Local businesses are also contributing to the search: The Smallwood Plaza apartment complex, where Spierer lives, is loaning Hillel a vacant coffee shop to use as the search headquarters; a copy center is printing maps of the area and missing person flyers free of charge, and local restaurants are donating food and water to the volunteers.
On rainy days, Indiana University is providing ponchos.
The National Center for Missing & Exploited Children and Equusearch, two nonprofits devoted to finding missing persons, have joined the search at the request of Bloomington police, and are coordinating with Hillel.
“There’s been an outpouring of support. Everyone just wants to find her and wants to help,” Silberberg said. Avi Katz, an Indiana University student who is active in Hillel, helped the Spierer family create a website, Facebook page and Twitter account devoted to raising awareness about Spierer’s case.
The Twitter hashtag identifying tweets about Spierer, #FindLauren, is trending all over the country, thanks in part to re-tweets by celebrities, such as reality television star Kim Kardashian and newsman Anderson Cooper.
This buzz has helped generate nearly 1,000 tips and attract mainstream media attention to her disappearance. The case was featured on the television show “America’s Most Wanted” on Saturday, and Spierer’s parents, Robert and Charlene, have appeared on local and national television news programs to ask the public for help and to offer a $100,000 reward for information leading to her discovery.

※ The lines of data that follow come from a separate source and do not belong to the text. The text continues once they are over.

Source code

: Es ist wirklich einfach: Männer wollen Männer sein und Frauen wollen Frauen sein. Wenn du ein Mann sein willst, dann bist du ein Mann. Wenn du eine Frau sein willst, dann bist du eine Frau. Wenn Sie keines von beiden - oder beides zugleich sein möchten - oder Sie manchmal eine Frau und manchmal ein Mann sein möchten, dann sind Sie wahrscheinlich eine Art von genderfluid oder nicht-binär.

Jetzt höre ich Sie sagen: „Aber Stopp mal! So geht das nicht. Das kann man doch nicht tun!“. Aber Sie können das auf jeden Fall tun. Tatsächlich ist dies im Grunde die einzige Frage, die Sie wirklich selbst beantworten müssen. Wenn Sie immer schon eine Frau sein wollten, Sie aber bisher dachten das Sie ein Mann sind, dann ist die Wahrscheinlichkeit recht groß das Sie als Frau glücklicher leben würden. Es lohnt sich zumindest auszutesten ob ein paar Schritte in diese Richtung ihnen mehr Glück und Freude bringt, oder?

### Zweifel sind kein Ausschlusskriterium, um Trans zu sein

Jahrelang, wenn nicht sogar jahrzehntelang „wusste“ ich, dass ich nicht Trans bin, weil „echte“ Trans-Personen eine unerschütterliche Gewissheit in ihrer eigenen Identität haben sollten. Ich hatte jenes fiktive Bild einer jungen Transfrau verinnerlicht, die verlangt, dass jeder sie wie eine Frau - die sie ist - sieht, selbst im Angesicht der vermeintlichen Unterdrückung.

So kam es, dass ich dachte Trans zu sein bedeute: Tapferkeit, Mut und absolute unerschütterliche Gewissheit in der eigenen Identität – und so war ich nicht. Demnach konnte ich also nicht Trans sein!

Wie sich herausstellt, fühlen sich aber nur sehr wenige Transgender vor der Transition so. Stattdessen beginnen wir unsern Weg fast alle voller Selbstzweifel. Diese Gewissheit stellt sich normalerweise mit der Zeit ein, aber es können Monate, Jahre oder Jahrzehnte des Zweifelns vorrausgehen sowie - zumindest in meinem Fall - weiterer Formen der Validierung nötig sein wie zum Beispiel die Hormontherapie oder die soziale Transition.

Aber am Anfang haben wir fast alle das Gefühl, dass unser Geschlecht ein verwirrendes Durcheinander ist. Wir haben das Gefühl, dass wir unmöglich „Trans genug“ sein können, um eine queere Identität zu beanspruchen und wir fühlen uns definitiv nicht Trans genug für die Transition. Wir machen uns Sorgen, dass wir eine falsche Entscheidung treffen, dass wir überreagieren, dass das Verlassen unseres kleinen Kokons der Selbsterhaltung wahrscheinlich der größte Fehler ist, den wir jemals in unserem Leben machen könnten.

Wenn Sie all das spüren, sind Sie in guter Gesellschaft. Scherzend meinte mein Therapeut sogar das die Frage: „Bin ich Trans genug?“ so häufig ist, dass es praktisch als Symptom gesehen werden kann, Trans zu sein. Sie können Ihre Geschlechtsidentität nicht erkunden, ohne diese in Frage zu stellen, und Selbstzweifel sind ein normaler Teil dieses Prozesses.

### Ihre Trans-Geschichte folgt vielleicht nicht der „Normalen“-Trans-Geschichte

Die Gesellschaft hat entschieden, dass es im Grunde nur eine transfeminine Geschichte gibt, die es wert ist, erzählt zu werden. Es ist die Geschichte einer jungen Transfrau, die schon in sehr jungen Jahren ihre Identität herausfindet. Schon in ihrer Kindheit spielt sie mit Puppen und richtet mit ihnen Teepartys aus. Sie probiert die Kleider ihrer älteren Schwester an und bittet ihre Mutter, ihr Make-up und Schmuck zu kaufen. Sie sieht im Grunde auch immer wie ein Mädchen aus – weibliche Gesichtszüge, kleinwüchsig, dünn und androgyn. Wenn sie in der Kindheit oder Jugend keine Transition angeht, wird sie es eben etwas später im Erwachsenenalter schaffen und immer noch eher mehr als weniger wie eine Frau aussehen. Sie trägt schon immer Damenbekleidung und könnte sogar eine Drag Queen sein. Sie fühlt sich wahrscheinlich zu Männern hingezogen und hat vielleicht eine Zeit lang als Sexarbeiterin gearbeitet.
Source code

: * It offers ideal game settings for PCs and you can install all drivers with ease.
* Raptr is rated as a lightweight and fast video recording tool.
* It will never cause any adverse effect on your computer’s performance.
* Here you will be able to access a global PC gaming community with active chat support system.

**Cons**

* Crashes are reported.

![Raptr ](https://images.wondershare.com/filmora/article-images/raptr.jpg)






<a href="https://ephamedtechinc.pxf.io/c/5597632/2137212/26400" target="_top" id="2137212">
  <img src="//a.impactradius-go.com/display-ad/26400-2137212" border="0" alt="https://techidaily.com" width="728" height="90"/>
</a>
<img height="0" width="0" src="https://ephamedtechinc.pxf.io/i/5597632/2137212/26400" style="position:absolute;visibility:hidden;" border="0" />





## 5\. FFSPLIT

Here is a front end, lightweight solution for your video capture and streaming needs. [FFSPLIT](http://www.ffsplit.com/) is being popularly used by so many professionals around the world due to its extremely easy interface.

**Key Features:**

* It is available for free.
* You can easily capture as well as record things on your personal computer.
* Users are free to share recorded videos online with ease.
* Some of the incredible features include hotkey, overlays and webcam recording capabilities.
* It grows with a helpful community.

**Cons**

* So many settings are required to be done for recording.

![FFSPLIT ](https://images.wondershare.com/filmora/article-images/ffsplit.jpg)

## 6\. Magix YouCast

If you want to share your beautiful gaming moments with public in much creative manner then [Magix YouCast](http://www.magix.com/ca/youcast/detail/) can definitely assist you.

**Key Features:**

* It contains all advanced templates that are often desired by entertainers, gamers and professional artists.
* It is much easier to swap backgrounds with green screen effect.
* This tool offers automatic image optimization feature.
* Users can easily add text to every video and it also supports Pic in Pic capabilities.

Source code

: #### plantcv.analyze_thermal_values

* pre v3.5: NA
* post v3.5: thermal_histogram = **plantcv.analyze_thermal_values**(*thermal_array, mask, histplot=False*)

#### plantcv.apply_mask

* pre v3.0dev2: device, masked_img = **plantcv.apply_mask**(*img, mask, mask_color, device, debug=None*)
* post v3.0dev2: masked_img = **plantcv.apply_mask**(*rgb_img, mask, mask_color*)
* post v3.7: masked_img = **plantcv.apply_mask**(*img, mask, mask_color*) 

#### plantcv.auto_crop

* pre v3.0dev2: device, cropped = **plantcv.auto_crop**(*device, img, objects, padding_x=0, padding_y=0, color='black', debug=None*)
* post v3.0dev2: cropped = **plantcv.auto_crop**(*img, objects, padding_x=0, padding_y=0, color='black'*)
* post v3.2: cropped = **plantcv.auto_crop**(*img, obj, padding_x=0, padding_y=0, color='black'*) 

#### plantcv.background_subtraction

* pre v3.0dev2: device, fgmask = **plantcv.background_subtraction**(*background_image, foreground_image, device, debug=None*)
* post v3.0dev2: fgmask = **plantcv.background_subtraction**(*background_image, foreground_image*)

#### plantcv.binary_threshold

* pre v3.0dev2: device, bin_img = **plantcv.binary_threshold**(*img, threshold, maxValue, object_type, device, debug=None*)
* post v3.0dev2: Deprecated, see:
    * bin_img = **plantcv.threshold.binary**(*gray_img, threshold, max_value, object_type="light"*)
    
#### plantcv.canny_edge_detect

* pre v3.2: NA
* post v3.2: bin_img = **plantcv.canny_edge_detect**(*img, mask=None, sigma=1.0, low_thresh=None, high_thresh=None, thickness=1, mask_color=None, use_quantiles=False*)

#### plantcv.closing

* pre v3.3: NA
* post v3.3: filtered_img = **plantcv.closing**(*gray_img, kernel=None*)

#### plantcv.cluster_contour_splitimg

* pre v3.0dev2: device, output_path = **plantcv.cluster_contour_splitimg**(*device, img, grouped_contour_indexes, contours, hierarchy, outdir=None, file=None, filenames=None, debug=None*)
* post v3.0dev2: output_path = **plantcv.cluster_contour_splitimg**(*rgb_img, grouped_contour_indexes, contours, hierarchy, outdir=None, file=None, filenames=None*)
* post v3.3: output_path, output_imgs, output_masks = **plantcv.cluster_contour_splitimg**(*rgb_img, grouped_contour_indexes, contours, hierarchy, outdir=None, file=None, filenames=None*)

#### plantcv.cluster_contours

“If the person who has Lauren is out there, we ask you to please let her go,” Robert Spierer pleaded during a recent interview on NBC’s “Today” program. “Let her come home. We love her. She’s our baby and we want to get her back.”

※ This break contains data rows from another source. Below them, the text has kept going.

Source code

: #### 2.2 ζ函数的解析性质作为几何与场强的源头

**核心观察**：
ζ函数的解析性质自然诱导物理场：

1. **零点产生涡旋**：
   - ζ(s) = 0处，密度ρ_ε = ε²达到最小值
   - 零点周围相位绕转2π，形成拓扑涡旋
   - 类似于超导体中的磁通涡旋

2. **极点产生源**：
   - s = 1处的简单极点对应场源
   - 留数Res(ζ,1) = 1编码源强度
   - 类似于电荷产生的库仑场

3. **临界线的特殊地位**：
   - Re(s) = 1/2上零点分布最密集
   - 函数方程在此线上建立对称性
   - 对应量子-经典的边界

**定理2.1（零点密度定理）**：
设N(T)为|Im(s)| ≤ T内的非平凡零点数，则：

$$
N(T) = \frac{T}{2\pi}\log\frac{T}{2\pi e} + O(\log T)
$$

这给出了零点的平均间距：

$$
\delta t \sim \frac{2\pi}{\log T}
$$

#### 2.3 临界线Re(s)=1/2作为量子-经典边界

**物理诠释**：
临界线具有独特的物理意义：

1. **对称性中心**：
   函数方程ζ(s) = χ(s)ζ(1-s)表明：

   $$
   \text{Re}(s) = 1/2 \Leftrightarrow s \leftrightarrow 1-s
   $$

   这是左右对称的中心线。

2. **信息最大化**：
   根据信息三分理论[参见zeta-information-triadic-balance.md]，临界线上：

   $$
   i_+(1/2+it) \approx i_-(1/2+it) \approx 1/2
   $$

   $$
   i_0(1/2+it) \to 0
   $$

The family spends much of its time at the search headquarters working with volunteers and surrounded by friends. Many of these friends are members of the Scarsdale Jewish community. The family’s rabbi, Stephen Klein, arrived Monday, after hosting prayer vigils at the Scarsdale Synagogue — Temples Tremont and Emanu-El.
“We’re doing whatever we can to help,” he said. “Lauren is very important to us. Just a sweet person to share with, to speak with, to be with.”
Additional support has come from members of the Indiana University Chabad House, who have been helping with the search and delivering Sabbath meals and candles to the Spierers. “I make sure to go there and show my face and see if they need anything,” said Zlata Chincholker, the director of the Chabad House. “But mostly I pray for Lauren.”